In Galatians 2:11-12 it says the following:
11 When Cephas came to Antioch, I opposed him to his face, because he stood condemned. 12 For before certain men came from James, he used to eat with the Gentiles. But when they arrived, he began to draw back and separate himself from the Gentiles because he was afraid of those who belonged to the circumcision group.

Cephas is Peter. From James means from the Jerusalem church.
The church in Antioch was the church that sent Paul and his partner Barnabas on their missionary journey. It can be said that the church in Antioch was Paul’s mother church.
 When Peter first came to Antioch, he would eat together even with people who were not Jewish.

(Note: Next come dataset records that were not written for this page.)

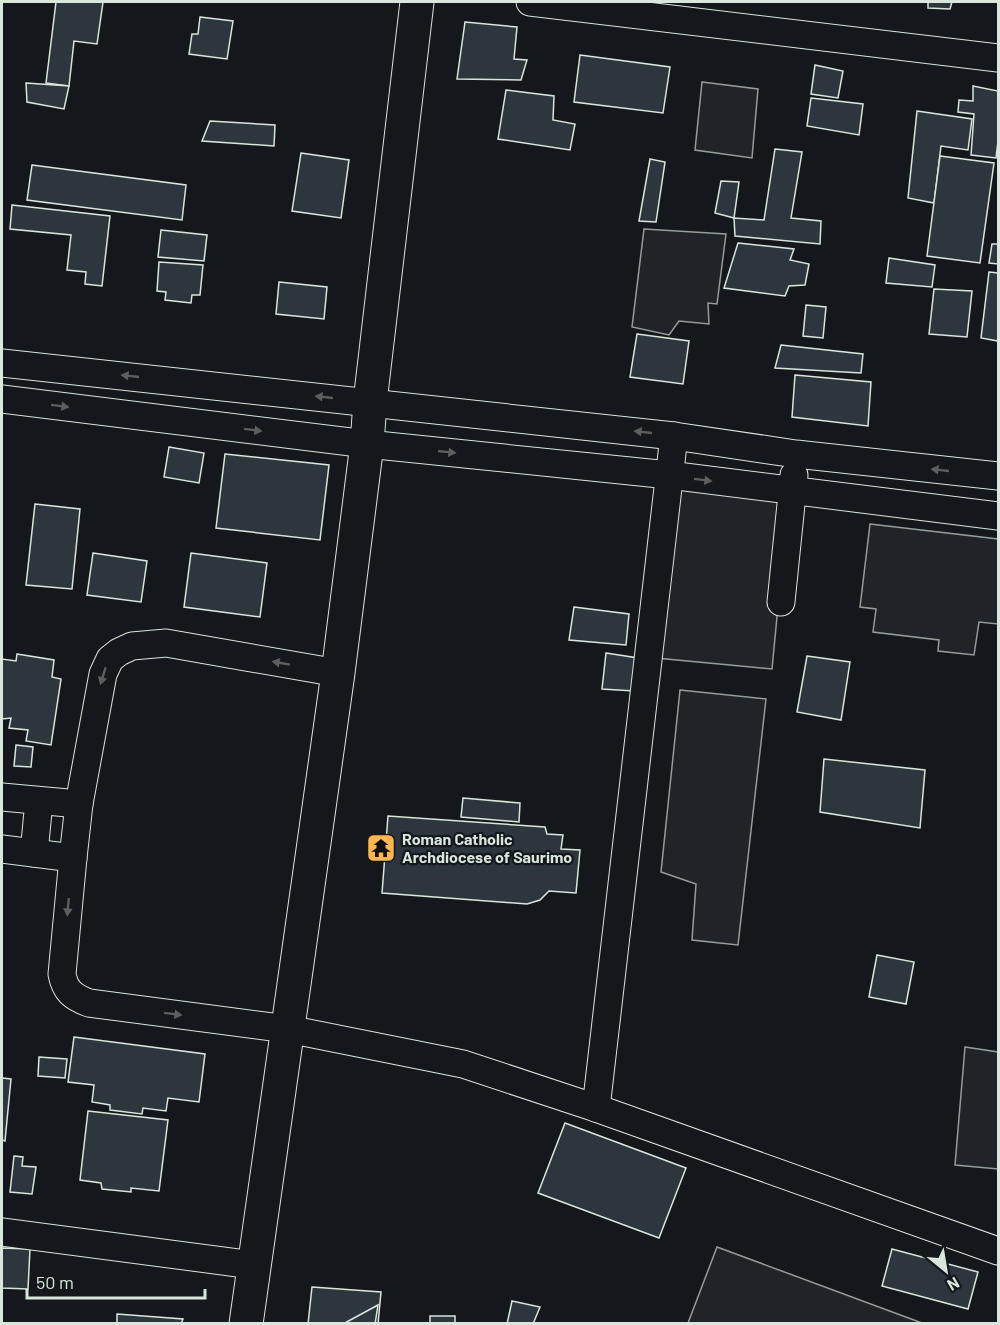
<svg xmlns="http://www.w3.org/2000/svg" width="1000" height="1325" font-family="Barlow,sans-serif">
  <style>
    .green { fill: #202428; stroke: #939e99; stroke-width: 1.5 }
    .building { fill: #2c363c; stroke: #d8e6dc; stroke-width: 1.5 }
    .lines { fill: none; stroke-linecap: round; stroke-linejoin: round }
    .minor-casing { stroke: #d8e6dc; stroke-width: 29 }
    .major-casing { stroke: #d8e6dc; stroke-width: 35 }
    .minor { stroke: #14181c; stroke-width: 27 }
    .major { stroke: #14181c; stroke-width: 33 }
    .oneway { fill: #59605f }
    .labels { text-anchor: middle; stroke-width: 4.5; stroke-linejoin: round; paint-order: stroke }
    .poi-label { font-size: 16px; font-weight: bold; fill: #d8e6dc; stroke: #14181c; text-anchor: start }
  </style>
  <rect width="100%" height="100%" fill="#14181c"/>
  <g class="green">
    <path d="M702,82l56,7 -6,69 -57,-8z"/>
    <path d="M644,229l82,5 -9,70 -9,-1 1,21 -30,-3 -10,14 -37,-8z"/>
    <path d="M673,482l116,10 -17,177 -116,-11z"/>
    <path d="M870,524l128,15v85l-19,-2 -5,33 -36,-4 1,-11 -66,-8 3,-23 -16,-2z"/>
    <path d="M680,690l86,9 -28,246 -46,-5 4,-56 -35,-12z"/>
    <path d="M965,1047l33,5v117l-43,-4z"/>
    <path d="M717,1247l205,76h-234z"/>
  </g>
  <g class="building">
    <path d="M56,2h47l-6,42 -23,-3 -5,45 -23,-3z"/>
    <path d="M928,2h24l-2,7 -22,-1z"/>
    <path d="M200,17l33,4 -6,38 -38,-5 3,-20h6z"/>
    <path d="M465,22l52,5 -3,32 13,1 -6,20 -64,-1z"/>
    <path d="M580,55l90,12 -7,46 -89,-11z"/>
    <path d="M815,65l28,6 -5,27 -27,-4z"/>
    <path d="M26,83l43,3 -5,23 -37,-7z"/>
    <path d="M973,86l25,5v50l-2,17 -25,-3 3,-41 -16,-2 1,-12 14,1z"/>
    <path d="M506,90l48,6 -1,24 22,4 -5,26 -72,-11z"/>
    <path d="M811,98l52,6 -4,31 -52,-9z"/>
    <path d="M917,111l55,8 -4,31 -27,-4 -7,57 -26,-5z"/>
    <path d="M210,121l65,4 -1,21 -72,-5z"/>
    <path d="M775,149l27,3 -11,66 30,3 -1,23 -85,-8 -1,-18 30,2z"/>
    <path d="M301,153l48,7 -8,58 -49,-7z"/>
    <path d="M940,156l54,7 -14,100 -53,-7z"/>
    <path d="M650,159l15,3 -9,60 -17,-1z"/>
    <path d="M32,165l154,20 -4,35 -155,-20z"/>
    <path d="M721,181l18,1 -5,36 -19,-5z"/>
    <path d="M12,205l98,11 -8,70 -17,-2 1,-12 -19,-2 4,-35 -61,-6z"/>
    <path d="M161,230l46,5 -3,26 -46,-4z"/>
    <path d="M738,243l56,6 -4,11 19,4 -4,21 -16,1 -4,10 -61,-8z"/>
    <path d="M992,244h6v20l-9,-1z"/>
    <path d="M889,258l46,7 -3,22 -46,-4z"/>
    <path d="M159,262l44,3 -3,30h-8l-1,8 -26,-3 1,-8 -9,-1z"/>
    <path d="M989,272l9,1v68l-17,-3z"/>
    <path d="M279,282l48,5 -3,32 -48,-5z"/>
    <path d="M934,289l38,2 -5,46 -38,-3z"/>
    <path d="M806,305l20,2 -3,31 -20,-2z"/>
    <path d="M637,334l52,7 -6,43 -53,-7z"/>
    <path d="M781,345l82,9 -2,19 -86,-5z"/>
    <path d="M795,375l76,7 -3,44 -76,-9z"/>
    <path d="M169,447l35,6 -5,30 -35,-6z"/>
    <path d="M225,454l104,11 -9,75 -104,-12z"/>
    <path d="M35,504l45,5 -8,80 -46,-4z"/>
    <path d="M93,553l54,8 -6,41 -54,-7z"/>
    <path d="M191,553l76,10 -7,54 -76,-10z"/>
    <path d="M574,607l55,7 -3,31 -57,-5z"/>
    <path d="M606,653l32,5 -4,33 -32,-2z"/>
    <path d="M17,654l37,6 -2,17 9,2 -10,66 -25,-4 2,-11 -19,-2 2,-10 -9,1v-60l14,2z"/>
    <path d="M807,656l43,6 -9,58 -44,-8z"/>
    <path d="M16,745l17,2 -2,20 -17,-1z"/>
    <path d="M824,759l101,11 -5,58 -100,-16z"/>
    <path d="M463,798l57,5 -1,19 -58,-5z"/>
    <path d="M388,816l157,11 2,7 16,1 -2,14 19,1 -4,43 -27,-2 -9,9 -13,4 -145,-11z"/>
    <path d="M877,955l37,7 -8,42 -37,-7z"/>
    <path d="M74,1037l131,17 -6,48 -31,-4 -2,13 -23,-3 -1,6 -32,-4v-5l-18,-3 2,-17 -26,-3z"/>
    <path d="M39,1057l28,2 -2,19 -27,-2z"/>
    <path d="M2,1078l9,1 -6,62 -3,-1z"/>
    <path d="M88,1111l80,9 -9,71 -28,-3v4l-29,-3 -1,-6 -21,-3z"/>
    <path d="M565,1123l121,45 -27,70 -121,-45z"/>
    <path d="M14,1156l9,1 -1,9 14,1 -4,27 -22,-2z"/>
    <path d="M2,1248l28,1 -2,40 -26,-1z"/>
    <path d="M892,1249l86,23 -10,37 -86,-23z"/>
    <path d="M312,1287l69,5 -3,32h-70z"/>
    <path d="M512,1301l28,6 -7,17h-26z"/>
    <path d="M378,1305l-3,19h-32z"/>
    <path d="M117,1314l66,5 -2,5h-64z"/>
    <rect x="430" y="1316" width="25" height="8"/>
  </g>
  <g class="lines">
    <g class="minor-casing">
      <g id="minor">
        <path d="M530,2l468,56"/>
        <path d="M2,363l672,73 122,18 202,22"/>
        <path d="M2,399l365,45 302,31 329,41"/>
        <path d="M781,602l13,-127"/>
        <path d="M2,797l77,7 24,-130 7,-15 9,-7 13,-6 34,-3 172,30"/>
        <path d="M2,849l71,9 -11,116c3,17 11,23 27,29l199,26 175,35 133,44 402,143"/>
        <path d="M34,853l5,-52"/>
        <path d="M73,858l6,-54"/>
        <path d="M596,1108l78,-672"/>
        <path d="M2,1232l251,33"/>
      </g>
    </g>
    <g class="major-casing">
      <path id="major" d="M246,1324l92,-651 29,-229 3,-42 47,-400"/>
    </g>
    <use href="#minor" class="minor"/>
    <use href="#major" class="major"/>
  </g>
  <defs><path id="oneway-solid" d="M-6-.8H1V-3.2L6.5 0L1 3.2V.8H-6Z" transform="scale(1.5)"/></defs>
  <g class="oneway">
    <use href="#oneway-solid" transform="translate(130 376) rotate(-174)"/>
    <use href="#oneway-solid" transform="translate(324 397) rotate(-174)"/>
    <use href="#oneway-solid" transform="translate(60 406) rotate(7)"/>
    <use href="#oneway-solid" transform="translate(253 430) rotate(7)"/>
    <use href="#oneway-solid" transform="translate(643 432) rotate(-174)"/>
    <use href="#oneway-solid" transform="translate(447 452) rotate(6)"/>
    <use href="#oneway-solid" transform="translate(940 470) rotate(-174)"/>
    <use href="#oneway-solid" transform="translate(703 480) rotate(7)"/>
    <use href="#oneway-solid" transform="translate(281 663) rotate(-170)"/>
    <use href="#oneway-solid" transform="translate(103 676) rotate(107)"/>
    <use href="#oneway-solid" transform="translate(68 907) rotate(95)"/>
    <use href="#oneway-solid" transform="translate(173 1014) rotate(7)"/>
  </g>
  <defs>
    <g id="temple-square" transform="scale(1.5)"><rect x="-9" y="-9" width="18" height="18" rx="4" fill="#ffb74d" stroke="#14181c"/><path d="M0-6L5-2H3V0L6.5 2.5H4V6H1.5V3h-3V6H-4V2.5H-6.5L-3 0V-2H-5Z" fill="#111"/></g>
  </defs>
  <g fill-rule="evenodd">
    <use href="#temple-square" x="381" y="848"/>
  </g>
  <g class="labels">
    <g class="poi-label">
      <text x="402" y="845">Roman Catholic<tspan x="402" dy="18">Archdiocese of Saurimo</tspan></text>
    </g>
  </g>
  <rect width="1000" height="1325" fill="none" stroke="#d8e6dc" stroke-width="6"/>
  <g transform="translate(946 1271) rotate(150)" stroke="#14181c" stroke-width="4.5" paint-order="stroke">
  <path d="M0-4.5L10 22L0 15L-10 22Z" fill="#d8e6dc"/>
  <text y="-9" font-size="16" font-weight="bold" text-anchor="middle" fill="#d8e6dc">N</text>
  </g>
  <path d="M27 1289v9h178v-9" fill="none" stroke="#d8e6dc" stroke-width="3"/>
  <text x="36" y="1289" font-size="18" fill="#d8e6dc" stroke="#14181c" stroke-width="4.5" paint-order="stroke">50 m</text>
</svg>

However, when other people came from Jerusalem, Peter stopped eating with Gentiles.
At the time, fellowshipping with Gentiles, let alone eating with them, was forbidden to Jewish people.
However, Paul confronted Peter, saying that that type of attitude is not suitable for one who believes in Christ.
Besides this, Paul’s opinion also differed in opinion with the Jerusalem church about evangelizing to non-Jews (Gentiles), and had a heated debate.
In the beginning of Acts 15, some people began spreading the problematic teaching that you must first be circumcised in order to be saved. The passage states that “This brought Paul and Barnabas into sharp dispute with them,” (them being the members of the church of Jerusalem.

Despite these issues, Paul still referred to the members of the Jerusalem church as the Lord’s people. To Paul, they were God’s irreplaceable family and people who believed in the same Christ.
 Today’s passage mentions “the collection.” At the time in Jerusalem, there was a lot of poverty. According to Acts 11:28,
Even though they had differing opinions and heated debates, Paul considered the members of the Jerusalem to be Christian and members of God’s family.
When they were impoverished, Paul went to churches in other areas and asked for support (funds) for the believers in Jerusalem. That is the background of today’s passage.
The same can be said about us as fellow believers today. We have various ways of thinking, positions, and preferences, but we believe in the same Jesus Christ and are tied together in the same church as the Lord’s people.
I hope that we can treasure the fact that through faith in Christ, together as the Lord’s people we make one body through bonds of faith.

After today’s passage in 1 Corinthians 16:5, Paul talks about his future evangelistic hopes, even as he keeps the believers in Jerusalem in his heart.

Verse 9 (still part of today’s passage) reads as follows:
9 because a great door for effective work has opened to me, and there are many who oppose me.
Through Paul’s eyes of faith, he saw a great door had been opened to him. Through believing the gospel of Christ and proclaiming said gospel, this door had been opened to him.
There were many who opposed him and attacked him there. Paul met with lots of persecution and difficulty in his evangelistic work. Living in faith is not always peaceful or smooth sailing. Rather the opposite may be true more often.
However, despite this we do not need to fear. The Lord God, the resurrected Jesus Christ is with us. We also have our family and friends in faith.
Paul also, as he wrote in today’s passage, had Timothy, who “is carrying on the work of the Lord, just like me,” and his brother (in faith) Apollos, who was a fellow evangelist.
 In this way, believers in Christ are never alone.
I hope we can walk together in faith, being protected by the Lord and connected in the church.